Réalisé en 1961 dans les décors naturels des petites villes du Missouri, sans gros moyens mais non sans courage, The Intruder fait figure… d’intrus dans la filmographie de Roger Corman. Le cinéaste, personnage incontournable du cinéma et de la cinéphilie américains, excelle alors dans des adaptations d’Edgar Poe (La Chute de la maison Usher, L’Empire de la terreur, Le Corbeau…) et ravit les foules avec l’acteur Vincent Price.

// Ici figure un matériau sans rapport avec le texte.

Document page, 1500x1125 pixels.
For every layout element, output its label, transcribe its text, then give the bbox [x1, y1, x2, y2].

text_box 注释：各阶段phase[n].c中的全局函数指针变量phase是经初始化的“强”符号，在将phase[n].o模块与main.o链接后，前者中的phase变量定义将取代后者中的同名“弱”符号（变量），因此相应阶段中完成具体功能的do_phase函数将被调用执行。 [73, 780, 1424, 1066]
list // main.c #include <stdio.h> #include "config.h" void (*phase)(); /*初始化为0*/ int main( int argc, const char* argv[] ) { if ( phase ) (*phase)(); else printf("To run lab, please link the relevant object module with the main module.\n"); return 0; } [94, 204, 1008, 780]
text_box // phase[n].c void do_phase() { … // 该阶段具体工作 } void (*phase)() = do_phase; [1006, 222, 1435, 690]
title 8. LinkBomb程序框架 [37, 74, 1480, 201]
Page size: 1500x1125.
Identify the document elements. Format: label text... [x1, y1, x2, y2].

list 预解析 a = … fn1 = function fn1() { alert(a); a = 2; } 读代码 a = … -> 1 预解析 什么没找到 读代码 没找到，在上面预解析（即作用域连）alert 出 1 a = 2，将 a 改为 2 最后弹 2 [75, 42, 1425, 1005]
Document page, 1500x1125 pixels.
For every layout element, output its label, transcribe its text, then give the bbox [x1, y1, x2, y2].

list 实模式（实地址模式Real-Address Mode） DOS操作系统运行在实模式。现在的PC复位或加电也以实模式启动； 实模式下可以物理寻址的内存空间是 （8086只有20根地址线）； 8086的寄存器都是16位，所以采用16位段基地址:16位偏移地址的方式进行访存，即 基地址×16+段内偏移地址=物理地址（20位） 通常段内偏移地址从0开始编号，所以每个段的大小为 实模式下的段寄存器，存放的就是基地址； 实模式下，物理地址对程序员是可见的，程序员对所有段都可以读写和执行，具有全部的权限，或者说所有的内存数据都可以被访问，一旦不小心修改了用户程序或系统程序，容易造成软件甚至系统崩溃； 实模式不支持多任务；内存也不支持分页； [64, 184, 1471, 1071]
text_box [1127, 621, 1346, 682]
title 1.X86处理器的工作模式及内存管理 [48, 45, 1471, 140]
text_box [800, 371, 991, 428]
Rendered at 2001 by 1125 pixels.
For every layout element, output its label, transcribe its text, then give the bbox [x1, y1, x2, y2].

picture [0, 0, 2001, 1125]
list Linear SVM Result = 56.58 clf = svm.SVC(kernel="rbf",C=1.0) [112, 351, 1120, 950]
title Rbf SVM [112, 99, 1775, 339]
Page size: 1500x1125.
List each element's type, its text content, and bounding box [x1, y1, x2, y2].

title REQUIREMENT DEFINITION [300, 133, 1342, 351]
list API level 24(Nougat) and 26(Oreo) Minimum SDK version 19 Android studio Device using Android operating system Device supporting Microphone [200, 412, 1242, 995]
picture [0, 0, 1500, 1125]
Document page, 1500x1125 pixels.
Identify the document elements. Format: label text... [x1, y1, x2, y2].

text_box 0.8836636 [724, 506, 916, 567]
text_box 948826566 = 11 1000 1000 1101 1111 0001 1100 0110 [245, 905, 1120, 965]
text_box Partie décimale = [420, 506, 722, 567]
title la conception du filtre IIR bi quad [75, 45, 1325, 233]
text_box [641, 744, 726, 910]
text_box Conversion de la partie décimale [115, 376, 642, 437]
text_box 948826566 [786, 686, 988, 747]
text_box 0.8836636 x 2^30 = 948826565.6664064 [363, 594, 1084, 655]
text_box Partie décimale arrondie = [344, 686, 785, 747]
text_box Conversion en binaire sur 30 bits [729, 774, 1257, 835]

C’est la lecture du roman homonyme d’un membre de sa petite troupe de scénaristes, Charles Beaumont, qui l’éveille à la cause intégrationniste de ces années Kennedy, et l’amène à réaliser un brûlot militant d’une gravité à laquelle il n’avait pas habitué son public. Celui-ci ne se presse pas aux projections, malgré un succès critique et plusieurs sorties successives sous des titres différents. Pourtant, bien plus qu’un film « de gauche » qui dénonce une société raciste et brutale, Corman propose, à travers le portrait d’un démagogue, une réflexion d’une troublante actualité sur cette relation assez singulière et perverse qu’entretient le peuple américain avec le vrai et le faux, la « vérité » du bon peuple contre les « mensonges » d’un État fort qui siège à Washington. À l’heure des « fake news », The Intruder replace l’actuelle ploutocratie américaine façon Trump dans une histoire longue et ancienne, celle du pays qui donne des leçons de démocratie au monde entier tout en occultant la violence et les conflits sur lesquels lui-même s’est construit.
Bon sang ne saurait mentir
« Who’s law ?», « Qui est la loi ?» demande Adam Cramer, démagogue au physique lisse et rassurant qui va pourtant incendier les esprits de la petite ville de Caxton, jusqu’à raviver les plaies mal refermées de la Sécession. Qui est la Loi ? Est-elle du côté de l’État, qui impose à la population de cette bourgade sudiste les nouvelles règles « intégrationnistes » (le lycée doit ouvrir ses portes aux élèves de couleur) ? Ou est-elle du côté de ce bon sang blanc tout disposé à répondre aux sirènes d’un leader rebelle qui promet de les rétablir dans leur supériorité perdue ? Pour l’Amérique WASP des sixties, être « souchard » c’est, déjà, refuser de se faire voler sa liberté par des « étrangers » — juifs et communistes : ce qu’on ne nomme pas encore populisme en appelle déjà à ce fameux « peuple » dont la cause est la seule qui importe. La Patrick Henry Society, au nom de laquelle Adam Cramer s’exprime devant la foule conquise de Caxton, prétend ainsi lutter contre les mensonges de l’État, dont la violence s’incarne alors dans les lois contre la ségrégation raciale. Emprisonné, le leader créé par Roger Corman s’inscrit dans une lignée de « révoltés » prestigieux : Socrate, Lénine, Hitler… excusez du peu. Pour incarner ce leader, Corman choisit une sorte de gendre idéal (William Shatner, le futur capitaine Kirk de Star Trek). Mais le héraut de la cause blanche avance tout d’abord masqué : il a en effet tout du démocrate pestiféré lorsqu’à sa descente du bus qui le conduit dans la petite ville il déclare travailler pour les « réformes sociales ». Il ne perdra jamais totalement cet air louche, duplice, insincère, celui de l’homme qui avant tout cherche à plaire et à séduire, et qui n’utilise la cause raciale que pour être suivi, servi, obéi, plus que par conviction profonde.
Petit film fauché réalisé avec brio, The Intruder a du culot : loin de la fresque lourdingue ou du film à thèse, il offre un équilibre efficace entre un portrait subtil et accrocheur d’un leader charismatique et ambigu, et une vision terrible, dépourvue de toute auto-censure, d’une société américaine divisée et haineuse. The Intruder ménage ainsi quelques scènes fortes où la violence, sociale ou dramatique, est restituée avec un sens de l’image et une tension qui en font un film passionnant : le défilé nocturne du Ku Klux Klan, la découverte soudaine et brutale de la misère des suburbs noirs de la petite ville, ou encore le duel dans la chambre d’hôtel entre le séducteur Cramer et le justicier Griffin tiennent à la fois du film politique, d’une forme de réalisme social et d’une théâtralité qu’on dirait tirée des meilleurs Lumet de ces années-là.